When software engineering and data science professor Dr. Chih Lai first heard that his employer, the University of St. Thomas, was considering purchasing and rolling out an AI chatbot, he was intrigued.
Intrigue became inspiration as Lai realized there would be no reason to purchase anything.
“When I really thought about it, I knew we could build something ourselves,” Lai said.
Within a month, Lai developed the prototype for TommieBot, the university’s new generative artificial intelligence chatbot. Two years later, the university is integrating the chatbot across its digital infrastructure, leveraging the innovative tech to enhance the Tommie experience.

Prospective students can ask TommieBot about academic majors. Current students and faculty can ask TommieBot questions about university policies and events. Staff can ask TommieBot to troubleshoot technical issues and streamline daily tasks.
“TommieBot is the beginning of a new era of how Tommies interact with a computer,” said Jihun Moon, who helped develop TommieBot as a graduate student and who now serves as the university’s AI Innovation Fellow. “I can’t say exactly when or how it will happen for everyone, but AI is changing our relationship with technology.”

TommieBot pulls information from St. Thomas public webpages, policy documents and knowledge bases to quickly give users accurate answers to a wide range of prompts. Fueling that quick – and uniquely accurate – process is a strong dose of Tommie ingenuity.

- [Complete the following]:
(a) According to the TommieBot article, how long did it take Dr. Chih Lai to build the chatbot's prototype?
(b) Carry on the TommieBot article from its last sentence.
The records below have nothing to do with the TommieBot article.

- [Record excerpts]:
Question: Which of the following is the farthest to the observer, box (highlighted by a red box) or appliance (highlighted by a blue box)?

--

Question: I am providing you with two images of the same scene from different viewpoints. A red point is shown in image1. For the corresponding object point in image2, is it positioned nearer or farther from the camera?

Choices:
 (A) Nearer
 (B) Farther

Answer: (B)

- [Exercise answers]:
(a) Within a month.

(b)
Lai and Moon worked together to develop a completely new way of sifting through digital information. Known as retrieval augmentation generation, or RAG, TommieBot’s RAG technique features a distinct combination of algorithms that, so far, have proven more accurate than other major chatbots on the market.

“AI innovation is happening at breakneck speeds, including right here on campus,” said Jonathan Keiser, associate vice president of academic technology and innovation at St. Thomas, and a co-lead on the TommieBot project. “It’s a great testament to Professor Lai and Jihun that they were creating their own RAG technique, long before it was even known as RAG across the field.”
Scaling TommieBot from a prototype to a fully functional and accessible campuswide tool has come with its share of challenges. To meet them, the researchers have relied on the expertise of several university departments to ensure TommieBot is visually appealing, accessible to all users and is capable of performing at scale.
The entire process has been a remarkable hands-on experience for the St. Thomas community, improving AI literacy and inspiring new collaborations.
“When you force yourself to work on these difficult problems, you learn a lot, and that’s where you also encounter solutions,” Lai said.

The TommieBot team has worked with the School of Engineering, Dougherty Family College and the Office of International Students & Scholars to debut the chatbot on their websites or infuse it into workflows. And more partnerships are on the way.
“TommieBot has helped us become an artificial intelligence leader on the technical side of literacy and enablement, but also the nontechnical side as we offer possibilities to overcome barriers across campus,” Keiser said.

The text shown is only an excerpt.